Something seems wrong in your implementation

[robertour]

If I do the following

import rbo 
S = [1,2,3,4,5,6,7,8,0,9]; T = [1,2,3,4,5,6,7,8,9,0]
print(pip_rbo.RankingSimilarity(S, T).rbo(p=.9))

I get 0.6465385908999999

but with https://github.com/dlukes/rbo and (https://towardsdatascience.com/rbo-v-s-kendall-tau-to-compare-ranked-lists-of-items-8776c5182899)[https://towardsdatascience.com/rbo-v-s-kendall-tau-to-compare-ranked-lists-of-items-8776c5182899], I am getting 0.9952170310000001 and 0.995458491249349 respectively.

It might be just that your p is inverted, because

 print(rbo.RankingSimilarity(S, T).rbo(p=.1))

would be 0.9999999989. Still not quite yet, because for the value of p = .9, .995.. seems to makes more sense.

[changyaochen]

@robertour Thanks for pointing this out, I'm looking into it.

-- about an hour later -- It seems that the interpretation could be correct? From the original paper, on page 15, right under equation 7, it says:

The parameter p determines how steep the decline in weights is: the smaller p, the more top-weighted the metric is.
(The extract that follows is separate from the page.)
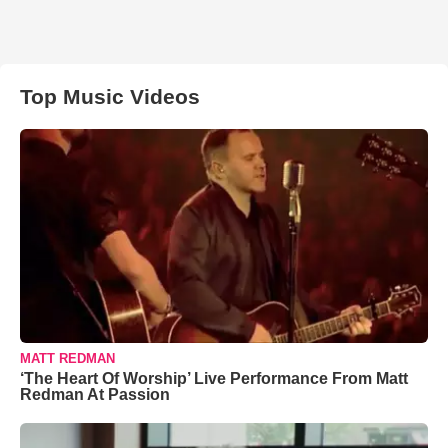
Top Music Videos
MATT REDMAN
‘The Heart Of Worship’ Live Performance From Matt
Redman At Passion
So, in the example you gave, with a small p such as 0.1, we do expect a rbo value close to 1, whereas with a large p such as 0.9, the paper says:

On the other hand, as p approaches arbitrarily close to 1, the weights become arbitrarily flat, and the evaluation becomes arbitrarily deep.

This might be problematic in a way, as from rbo(S, T, p=0.999) to rbo(S, T, p=1.), there might be a large jump, which might not be desired? It could be the inherit properly of this metric?